With lively, engaging writing, the book tells the detailed retirement transition stories of 14 people – and draws on over 200 interviews with 120 people – to explore how retiring involves a reconstruction of both the person and their life structure. You’ll gain wisdom on the common themes and the wildly different approaches people take to the four big tasks of retiring: making the retirement decision, detaching from work both tangibly and psychologically, building a new life structure for retirement, and settling into a relatively stable retirement life – but prepared to restructure again as life unfolds into the future. Throughout each chapter, you’ll see how the dynamic interplay of self, life structure, and external context affect a retiring person’s day-to-day experience in the final months of their career, as well as their early years of retirement – and how life satisfaction depends largely on alignment among the three. At the same time, you’ll learn how family, friends, and colleagues, as well as the organization the person is retiring from, can play a crucial role.

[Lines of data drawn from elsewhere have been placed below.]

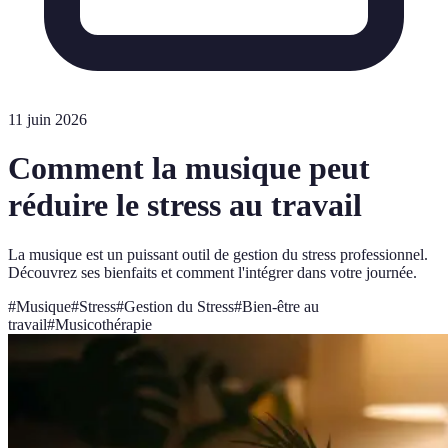
11 juin 2026
Comment la musique peut
réduire le stress au travail
La musique est un puissant outil de gestion du stress professionnel.
Découvrez ses bienfaits et comment l'intégrer dans votre journée.
#
Musique
#
Stress
#
Gestion du Stress
#
Bien-être au
travail
#
Musicothérapie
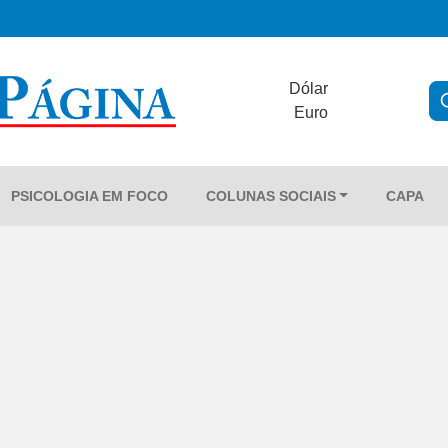
Dólar
Euro
PSICOLOGIA EM FOCO
COLUNAS SOCIAIS
CAPA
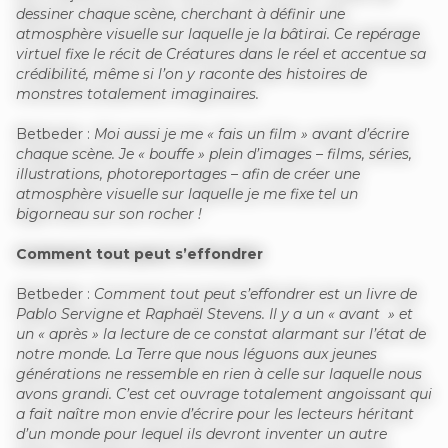
dessiner chaque scène, cherchant à définir une
atmosphère visuelle sur laquelle je la bâtirai. Ce repérage
virtuel fixe le récit de Créatures dans le réel et accentue sa
crédibilité, même si l’on y raconte des histoires de
monstres totalement imaginaires.
Betbeder :
Moi aussi je me « fais un film » avant d’écrire
chaque scène. Je « bouffe » plein d’images – films, séries,
illustrations, photoreportages – afin de créer une
atmosphère visuelle sur laquelle je me fixe tel un
bigorneau sur son rocher !
Comment tout peut s’effondrer
Betbeder :
Comment tout peut s’effondrer est un livre de
Pablo Servigne et Raphaël Stevens. Il y a un « avant » et
un « après » la lecture de ce constat alarmant sur l’état de
notre monde. La Terre que nous léguons aux jeunes
générations ne ressemble en rien à celle sur laquelle nous
avons grandi. C’est cet ouvrage totalement angoissant qui
a fait naître mon envie d’écrire pour les lecteurs héritant
d’un monde pour lequel ils devront inventer un autre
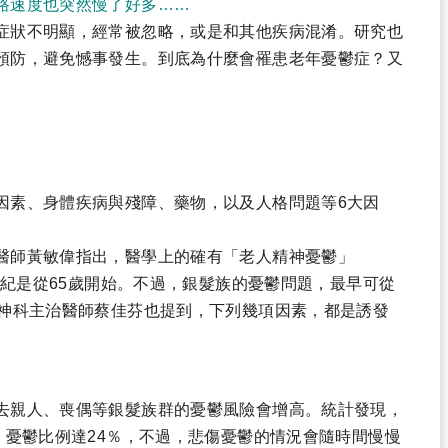
路速度也突然慢了好多……
症狀不明顯，經常被忽略，或是和其他疾病混淆。研究也
預防，避免憾事發生。到底為什麼會罹患老年憂鬱症？又
因素、身體疾病與殘障、藥物，以及人格問題等6大因
。
醫師黃敏偉指出，醫學上的確有「老人精神憂鬱」
說法，評估年紀是從65歲開始。不過，銀髮族的憂鬱問題，最早可從
精神科主治醫師蔡佳芬也提到，下列幾項因素，都是誘發
去親人、喪偶等銀髮族群的憂鬱風險會增高。統計發現，
，憂鬱比例達24％，不過，悲傷憂鬱的情況會隨時間慢慢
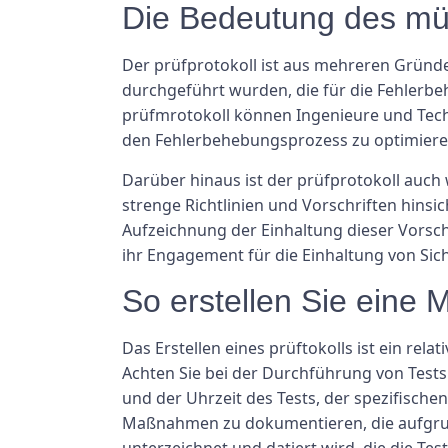
Die Bedeutung des müß
Der prüfprotokoll ist aus mehreren Gründen
durchgeführt wurden, die für die Fehler
prüfmrotokoll können Ingenieure und Techn
den Fehlerbehebungsprozess zu optimieren
Darüber hinaus ist der prüfprotokoll auch 
strenge Richtlinien und Vorschriften hins
Aufzeichnung der Einhaltung dieser Vorsc
ihr Engagement für die Einhaltung von Sic
So erstellen Sie eine 
Das Erstellen eines prüftokolls ist ein rel
Achten Sie bei der Durchführung von Tests
und der Uhrzeit des Tests, der spezifischen
Maßnahmen zu dokumentieren, die aufgrund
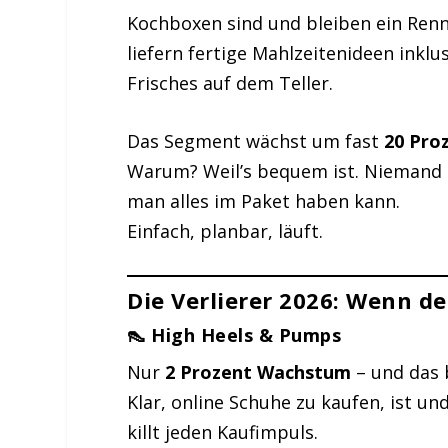
Kochboxen sind und bleiben ein Renn
liefern fertige Mahlzeitenideen inklu
Frisches auf dem Teller.
Das Segment wächst um fast
20 Pro
Warum? Weil’s bequem ist. Niemand 
man alles im Paket haben kann.
Einfach, planbar, läuft.
Die Verlierer 2026: Wenn d
👠 High Heels & Pumps
Nur
2 Prozent Wachstum
– und das 
Klar, online Schuhe zu kaufen, ist un
killt jeden Kaufimpuls.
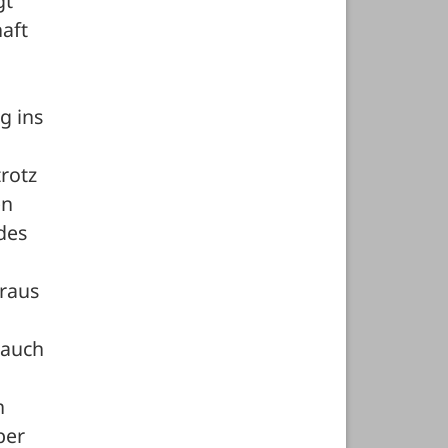
t 
ft 
 ins 
otz 
n 
es 
raus 
auch 
 
er 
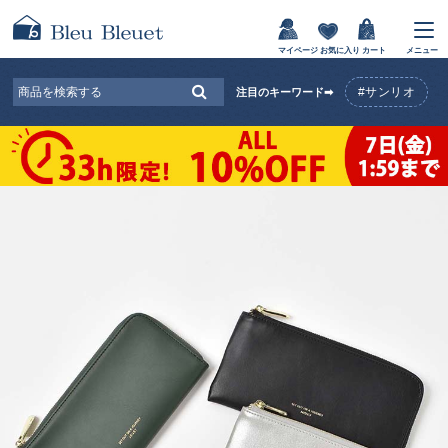
マイページ
お気に入り
カート
メニュー
#サンリオ
注目のキーワード➡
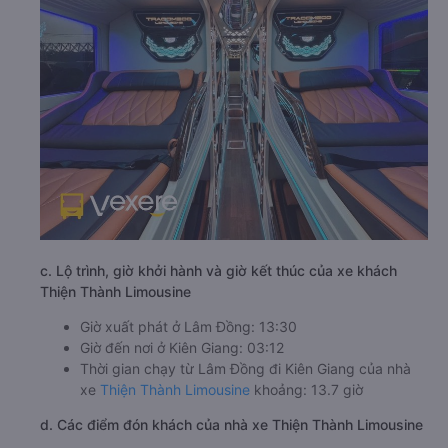
c. Lộ trình, giờ khởi hành và giờ kết thúc của xe khách
Thiện Thành Limousine
Giờ xuất phát ở Lâm Đồng: 13:30
Giờ đến nơi ở Kiên Giang: 03:12
Thời gian chạy từ Lâm Đồng đi Kiên Giang của nhà
xe
Thiện Thành Limousine
khoảng: 13.7 giờ
d. Các điểm đón khách của nhà xe Thiện Thành Limousine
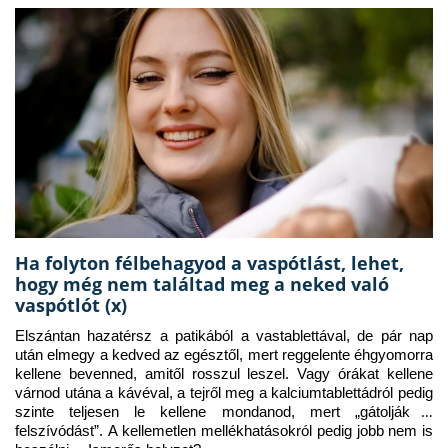
Ha folyton félbehagyod a vaspótlást, lehet,
hogy még nem találtad meg a neked való
vaspótlót (x)
Elszántan hazatérsz a patikából a vastablettával, de pár nap 
után elmegy a kedved az egésztől, mert reggelente éhgyomorra 
kellene bevenned, amitől rosszul leszel. Vagy órákat kellene 
várnod utána a kávéval, a tejről meg a kalciumtablettádról pedig 
szinte teljesen le kellene mondanod, mert „gátolják a 
felszívódást”. A kellemetlen mellékhatásokról pedig jobb nem is 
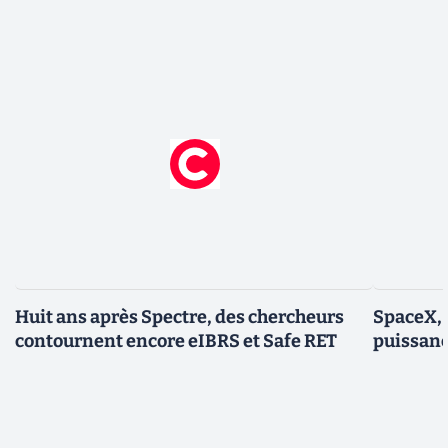
Huit ans après Spectre, des chercheurs
SpaceX, 
contournent encore eIBRS et Safe RET
puissanc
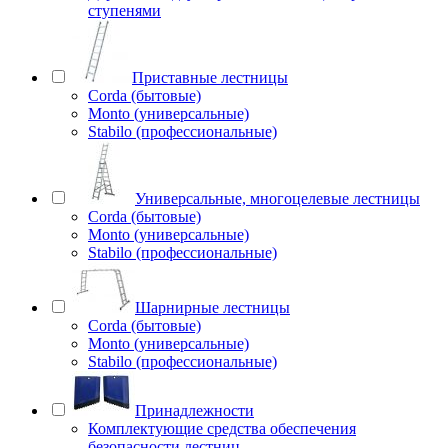
ступенями
Приставные лестницы
Corda (бытовые)
Monto (универсальные)
Stabilo (профессиональные)
Универсальные, многоцелевые лестницы
Corda (бытовые)
Monto (универсальные)
Stabilo (профессиональные)
Шарнирные лестницы
Corda (бытовые)
Monto (универсальные)
Stabilo (профессиональные)
Принадлежности
Комплектующие средства обеспечения
безопасности лестниц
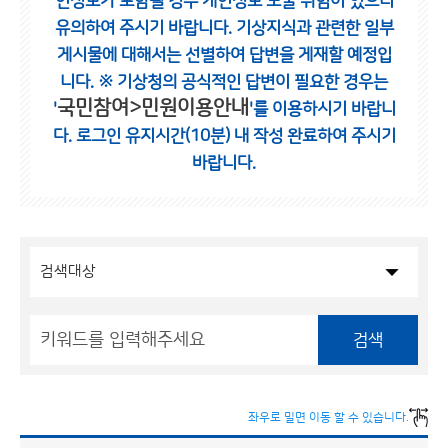
인정보가 포함될 경우 개인정보 노출 위험이 있으니
유의하여 주시기 바랍니다.
기상지식과 관련한 일부
게시물에 대해서는 선별하여 답변을 게재할 예정입
니다.
※ 기상청의 공식적인 답변이 필요한 경우는
국민참여>민원이용안내
'
'를 이용하시기 바랍니
다.
로그인 유지시간(10분) 내 작성 완료하여 주시기
바랍니다.
검색
좌우로 밀면 이동 할 수 있습니다.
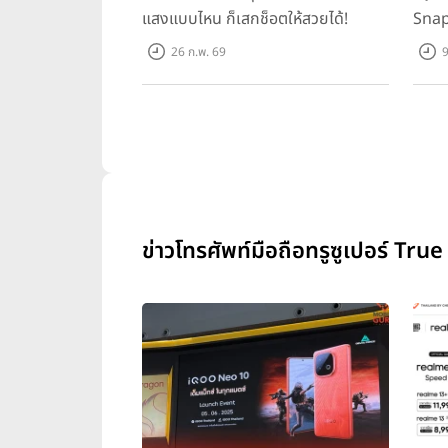
แสงแบบไหน ก็เสกช็อตให้สวยได้!
Snap
ทุกเก
26 ก.พ. 69
9
ข่าวโทรศัพท์มือถือทรูซูเปอร์ True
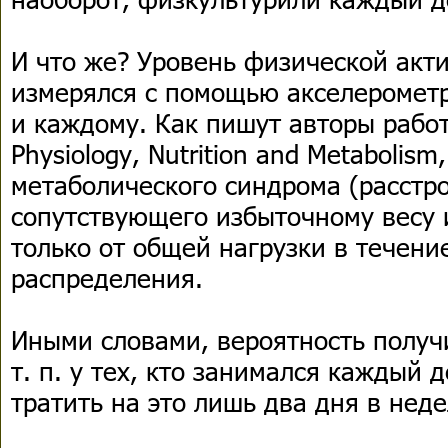
И что же? Уровень физической акт
измерялся с помощью акселерометр
и каждому. Как пишут авторы работ
Physiology, Nutrition and Metabolis
метаболического синдрома (расстр
сопутствующего избыточному весу 
только от общей нагрузки в течение
распределения.
Иными словами, вероятность получ
т. п. у тех, кто занимался каждый 
тратить на это лишь два дня в нед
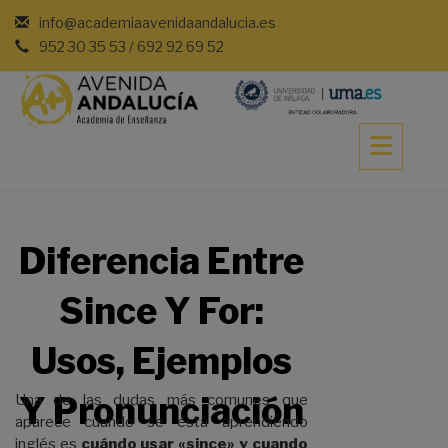
Saltar
info@academiaavenidaandalucia.es
al
952 30 35 53 / 692 92 69 52
contenido
Diferencia Entre
Since Y For:
Usos, Ejemplos
Y Pronunciación
Una de las dudas más comunes que
aparece cuando se está aprendiendo
inglés es
cuándo usar «since» y cuando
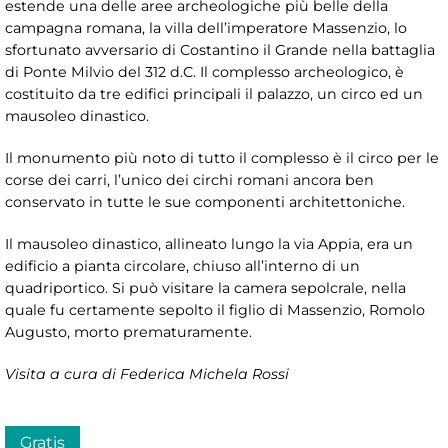
estende una delle aree archeologiche più belle della
campagna romana, la villa dell’imperatore Massenzio, lo
sfortunato avversario di Costantino il Grande nella battaglia
di Ponte Milvio del 312 d.C. Il complesso archeologico, è
costituito da tre edifici principali il palazzo, un circo ed un
mausoleo dinastico.
Il monumento più noto di tutto il complesso è il circo per le
corse dei carri, l’unico dei circhi romani ancora ben
conservato in tutte le sue componenti architettoniche.
Il mausoleo dinastico, allineato lungo la via Appia, era un
edificio a pianta circolare, chiuso all’interno di un
quadriportico. Si può visitare la camera sepolcrale, nella
quale fu certamente sepolto il figlio di Massenzio, Romolo
Augusto, morto prematuramente.
Visita a cura di Federica Michela Rossi
Gratis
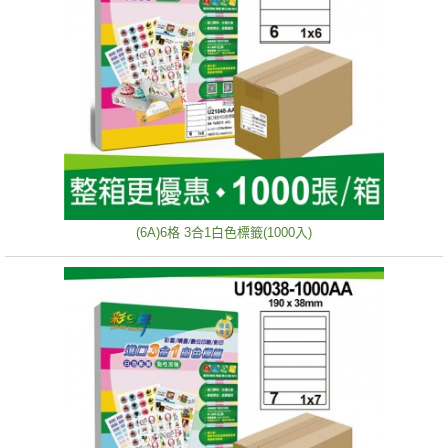
(6A)6格 3合1白色標籤(1000入)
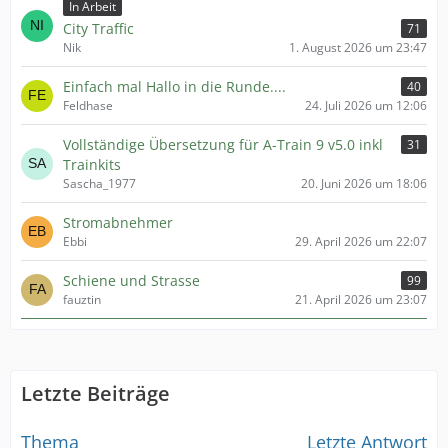
In Arbeit
City Traffic
71
Nik
1. August 2026 um 23:47
Einfach mal Hallo in die Runde....
40
Feldhase
24. Juli 2026 um 12:06
Vollständige Übersetzung für A-Train 9 v5.0 inkl
31
Trainkits
Sascha_1977
20. Juni 2026 um 18:06
Stromabnehmer
Ebbi
29. April 2026 um 22:07
Schiene und Strasse
99
fauztin
21. April 2026 um 23:07
Letzte Beiträge
Thema
Letzte Antwort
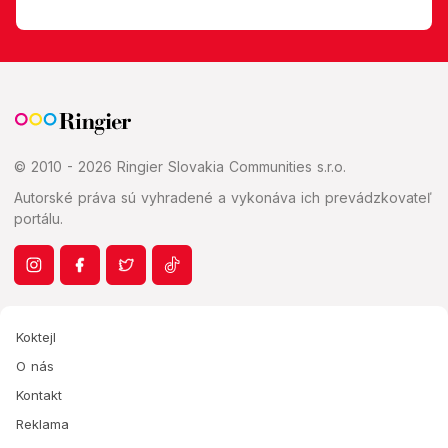
© 2010 - 2026 Ringier Slovakia Communities s.r.o.
Autorské práva sú vyhradené a vykonáva ich prevádzkovateľ
portálu.
Koktejl
O nás
Kontakt
Reklama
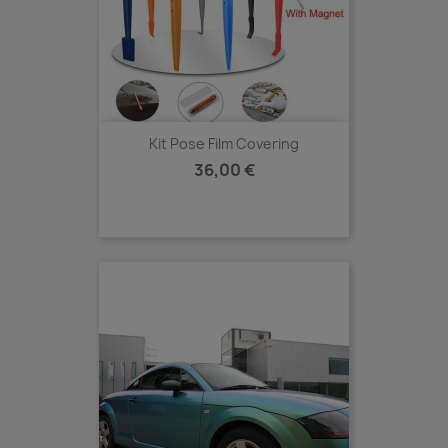
Kit Pose Film Covering
Prix
36,00 €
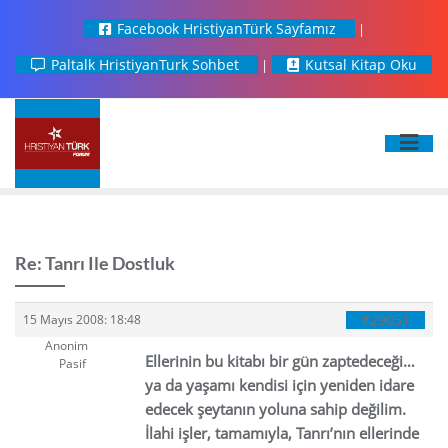
Facebook HristiyanTürk Sayfamız
Paltalk HristiyanTurk Sohbet
Kutsal Kitap Oku
Re: Tanrı Ile Dostluk
#29051
15 Mayıs 2008: 18:48
Anonim
Ellerinin bu kitabı bir gün zaptedeceği…
Pasif
ya da yaşamı kendisi için yeniden idare
edecek
şeytanın yoluna sahip değilim.
İlahi işler, tamamıyla, Tanrı’nın ellerinde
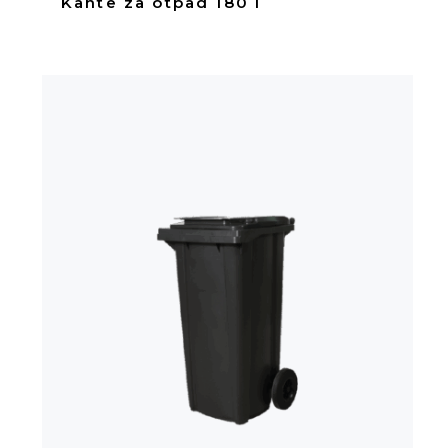
Kante za otpad 180 l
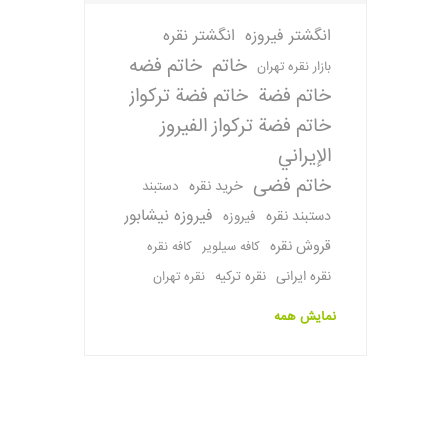
انگشتر فیروزه
انگشتر نقره
خاتم
خاتم فضه
بازار نقره تهران
خاتم فضة
خاتم فضة تركواز
خاتم فضة تركواز الفيروز
الإيراني
خاتم فضی
خرید نقره
دستبند
فیروزه نیشابور
دستبند نقره
فیروزه
قروش نقره
کافه سیلویر
کافه نقره
نقره ایرانی
نقره ترکیه
نقره تهران
نمایش همه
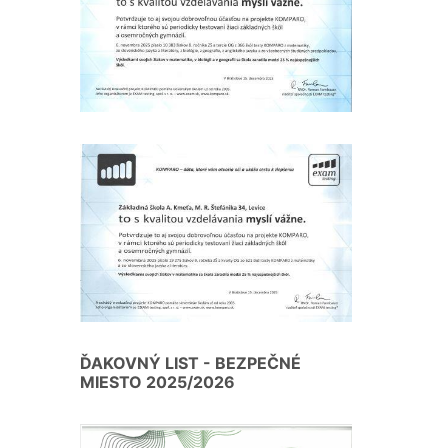
ĎAKOVNÝ LIST - BEZPEČNÉ
MIESTO 2025/2026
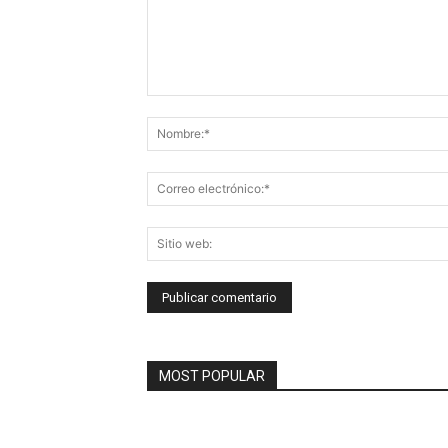
Comentario:
MOST POPULAR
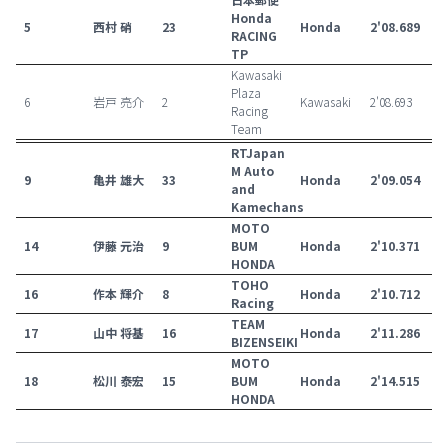
Honda
5
西村 硝
23
Honda
2'08.689
RACING
TP
Kawasaki
Plaza
6
岩戸 亮介
2
Kawasaki
2'08.693
Racing
Team
RTJapan
M Auto
9
亀井 雄大
33
Honda
2'09.054
and
Kamechans
MOTO
14
伊藤 元治
9
BUM
Honda
2'10.371
HONDA
TOHO
16
作本 輝介
8
Honda
2'10.712
Racing
TEAM
17
山中 将基
16
Honda
2'11.286
BIZENSEIKI
MOTO
18
松川 泰宏
15
BUM
Honda
2'14.515
HONDA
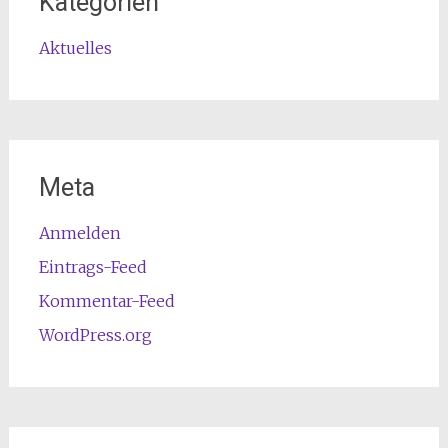
Kategorien
Aktuelles
Meta
Anmelden
Eintrags-Feed
Kommentar-Feed
WordPress.org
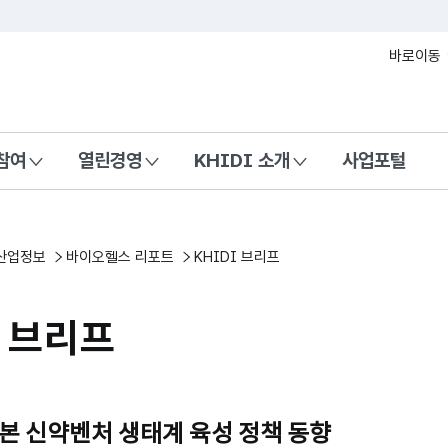
본문 바로가기
바로이동
참여
열린경영
KHIDI 소개
사업포털
산업정보
바이오헬스 리포트
KHIDI 브리프
I 브리프
] 일본 신약벤처 생태계 육성 정책 동향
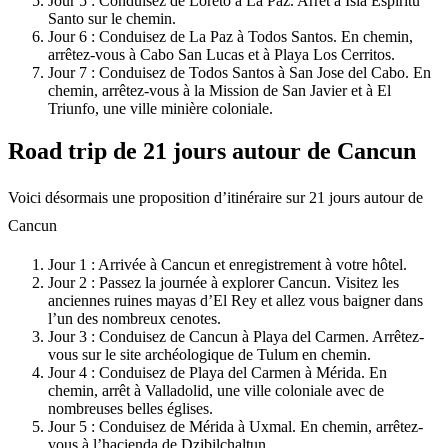
Jour 5 : Conduisez de Loreto à La Paz. Arrêt à Isla Espiritu
Santo sur le chemin.
Jour 6 : Conduisez de La Paz à Todos Santos. En chemin,
arrêtez-vous à Cabo San Lucas et à Playa Los Cerritos.
Jour 7 : Conduisez de Todos Santos à San Jose del Cabo. En
chemin, arrêtez-vous à la Mission de San Javier et à El
Triunfo, une ville minière coloniale.
Road trip de 21 jours autour de Cancun
Voici désormais une proposition d’itinéraire sur 21 jours autour de
Cancun
Jour 1 : Arrivée à Cancun et enregistrement à votre hôtel.
Jour 2 : Passez la journée à explorer Cancun. Visitez les
anciennes ruines mayas d’El Rey et allez vous baigner dans
l’un des nombreux cenotes.
Jour 3 : Conduisez de Cancun à Playa del Carmen. Arrêtez-
vous sur le site archéologique de Tulum en chemin.
Jour 4 : Conduisez de Playa del Carmen à Mérida. En
chemin, arrêt à Valladolid, une ville coloniale avec de
nombreuses belles églises.
Jour 5 : Conduisez de Mérida à Uxmal. En chemin, arrêtez-
vous à l’hacienda de Dzibilchaltun.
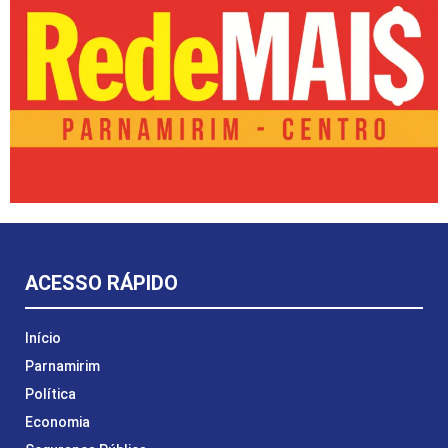
ACESSO RÁPIDO
Início
Parnamirim
Política
Economia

This book is for you if you are seeking deep, nuanced insight into – and practical advice on – the psychological, social, and life-restructuring aspects of retirement that can make all the difference for life satisfaction. It is also for you if you are a family member or friend of a retiring person, a helping professional, or an organizational leader who cares about your older workers and the value they bring to your organization even as they depart.
Teresa M. Amabile is the Edsel Bryant Ford Professor, Emerita, at Harvard Business School, USA and the coauthor of The Progress Principle: Using Small Wins to Ignite Joy, Engagement, and Creativity at Work.
Lotte Bailyn is the T Wilson (1953) Professor, Emerita, at MIT’s Sloan School of Management, USA and the author of Breaking the Mold: Redesigning Work for Productive and Satisfying Lives.
Marcy Crary is Professor Emerita, Bentley University, USA. Her research interests focus on diversity pedagogy, cross-identity work relationships, and transitions in the “third phase” of life.
Douglas T. Hall is the Friedman Professor of Management, Emeritus, Boston University, USA. His research deals with careers, retirement, work-life integration, and leadership development.
Kathy E. Kram is the R.C. Shipley Professor in Management, Emerita, at Boston University, USA. Her interests include adult development, mentoring, gender in leadership, and change processes.